Depuis 2007, Dial s’est fait l’écho des problèmes que soulèvent le développement de la production d’agrocarburants dans le monde, et en particulier au Brésil [1]. La Conférence des Nations unies sur le développement durable qui se tiendra à Rio de Janeiro début juin 2012 va être l’occasion de nouveaux débats sur cette question. Texte de José Pedro Martins publié par Noticias Aliadas le 5 mars 2012.


La polémique sur l’utilisation de terres agricoles pour la production d’agrocarburants, qui affecte la sécurité alimentaire mondiale, va être relancée avec force lors de la Conférence des Nations unies sur le développement durable, Rio+20, qui se tiendra à Rio de Janeiro début juin 2012.
—————
▸ Travail demandé
D'après l'extrait sur les agrocarburants, où et quand se tiendra la Conférence des Nations unies sur le développement durable ?

▸ Items recensés
—————
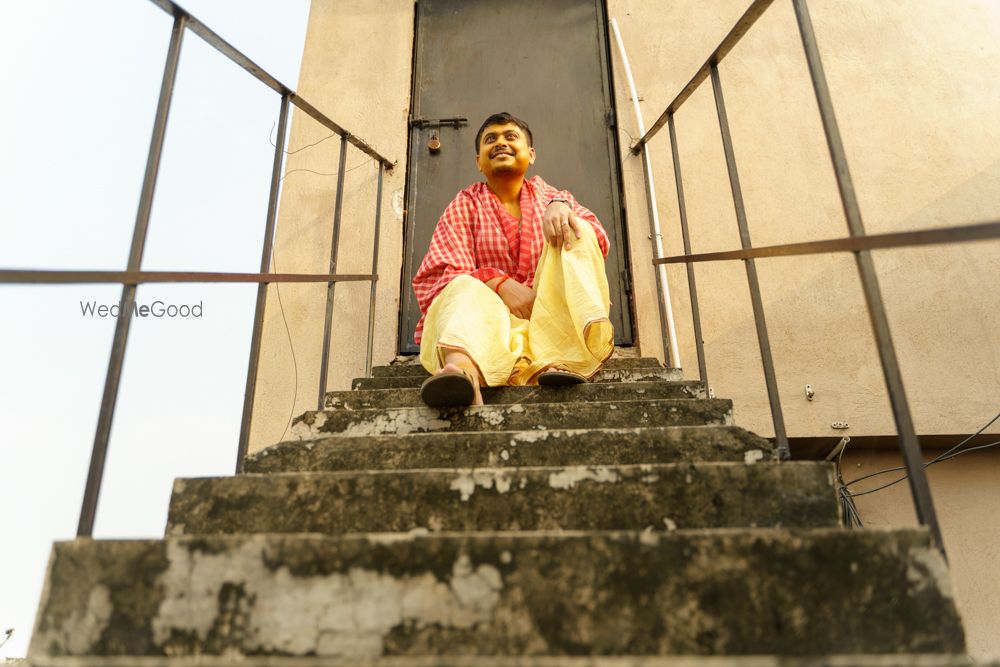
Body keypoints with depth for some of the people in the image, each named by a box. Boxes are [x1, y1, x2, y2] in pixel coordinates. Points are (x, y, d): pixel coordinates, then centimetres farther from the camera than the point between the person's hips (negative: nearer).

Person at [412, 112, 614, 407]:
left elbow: (598, 243, 3)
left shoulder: (548, 194, 22)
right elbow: (437, 273, -2)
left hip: (551, 314, 2)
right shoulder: (465, 205, 15)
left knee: (573, 231, -16)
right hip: (492, 313, -1)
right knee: (466, 290, -31)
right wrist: (500, 284, -20)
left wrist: (561, 206, -18)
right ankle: (462, 367, -67)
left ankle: (561, 358, -39)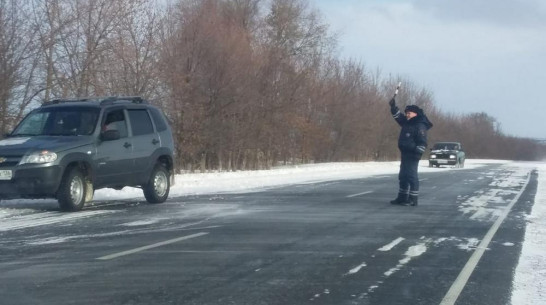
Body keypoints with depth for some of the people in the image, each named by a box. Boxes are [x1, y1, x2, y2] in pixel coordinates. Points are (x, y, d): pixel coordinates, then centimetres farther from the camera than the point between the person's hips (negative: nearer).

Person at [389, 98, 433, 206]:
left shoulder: (420, 126, -13)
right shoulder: (407, 122, 14)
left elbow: (422, 143, -18)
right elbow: (398, 116, 25)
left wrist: (417, 153, -25)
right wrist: (393, 106, 11)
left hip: (412, 156, -10)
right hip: (405, 154, 10)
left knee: (411, 176, -9)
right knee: (402, 176, 14)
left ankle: (413, 199, -8)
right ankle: (402, 197, 21)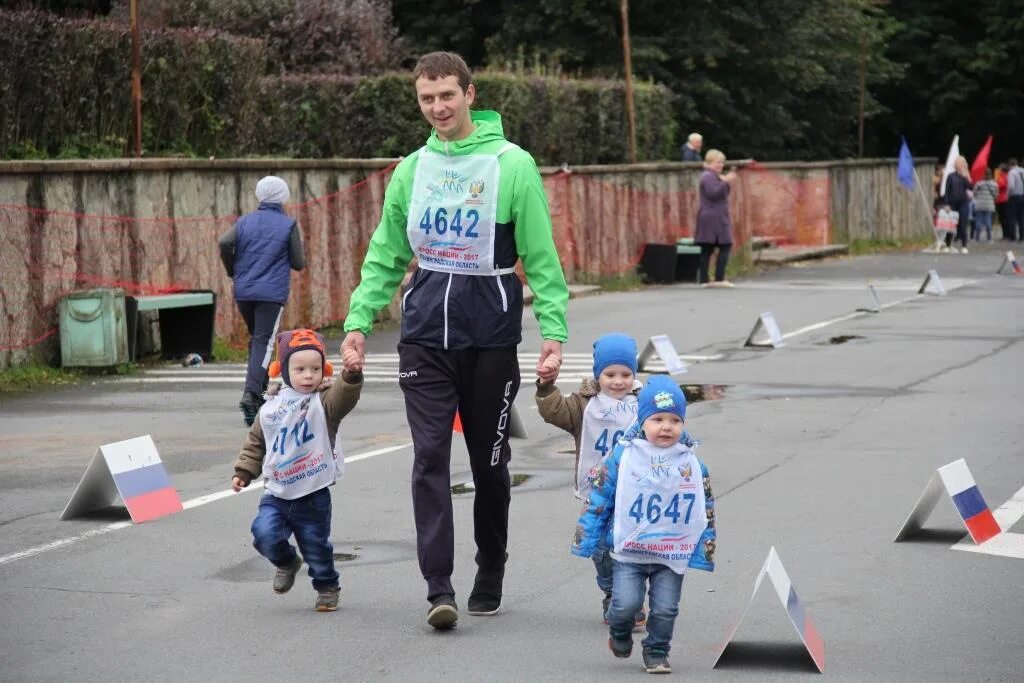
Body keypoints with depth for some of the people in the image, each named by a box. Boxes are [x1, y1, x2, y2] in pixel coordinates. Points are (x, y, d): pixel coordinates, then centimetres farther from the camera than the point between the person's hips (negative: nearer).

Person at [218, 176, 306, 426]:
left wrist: (233, 271, 7)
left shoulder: (245, 221, 9)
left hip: (243, 292, 4)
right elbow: (299, 264, 1)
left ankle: (258, 389, 22)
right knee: (263, 342, -8)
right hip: (272, 293, -4)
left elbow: (224, 243, -8)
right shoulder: (289, 225, 1)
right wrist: (298, 246, 22)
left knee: (256, 338, 22)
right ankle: (251, 393, -26)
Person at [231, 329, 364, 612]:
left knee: (317, 546, 5)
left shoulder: (323, 403, -7)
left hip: (314, 496, -3)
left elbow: (344, 397, -29)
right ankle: (287, 562, 18)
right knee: (265, 534, -15)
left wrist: (352, 374, -47)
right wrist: (243, 472, 10)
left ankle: (327, 588, 31)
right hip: (277, 494, 3)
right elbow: (256, 442, 16)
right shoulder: (271, 408, 4)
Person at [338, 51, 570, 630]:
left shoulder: (512, 165, -4)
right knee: (431, 457, -8)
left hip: (491, 335, -2)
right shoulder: (412, 170, 9)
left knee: (490, 463, 9)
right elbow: (386, 257, 14)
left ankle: (490, 577, 26)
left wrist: (554, 331, -13)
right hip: (425, 335, 3)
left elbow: (542, 258, -6)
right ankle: (440, 588, -10)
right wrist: (359, 322, 5)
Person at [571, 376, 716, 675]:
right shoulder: (622, 458, -5)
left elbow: (706, 511, 7)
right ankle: (619, 632, 22)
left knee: (665, 609, 2)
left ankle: (656, 653, 24)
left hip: (672, 556, 1)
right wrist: (584, 540, -1)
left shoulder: (693, 465, 0)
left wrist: (705, 551, 5)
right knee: (626, 603, -10)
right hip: (628, 552, -1)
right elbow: (598, 499, -1)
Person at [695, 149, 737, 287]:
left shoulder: (713, 176, 23)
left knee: (707, 250, 6)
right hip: (713, 218, -11)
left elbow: (722, 193, 25)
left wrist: (726, 182, 10)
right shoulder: (708, 177, -10)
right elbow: (713, 193, -23)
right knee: (725, 246, -12)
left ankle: (704, 280, 4)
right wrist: (726, 182, -23)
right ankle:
—————
▸ Réponse attendue
Elle se tiendra à Rio de Janeiro, début juin 2012.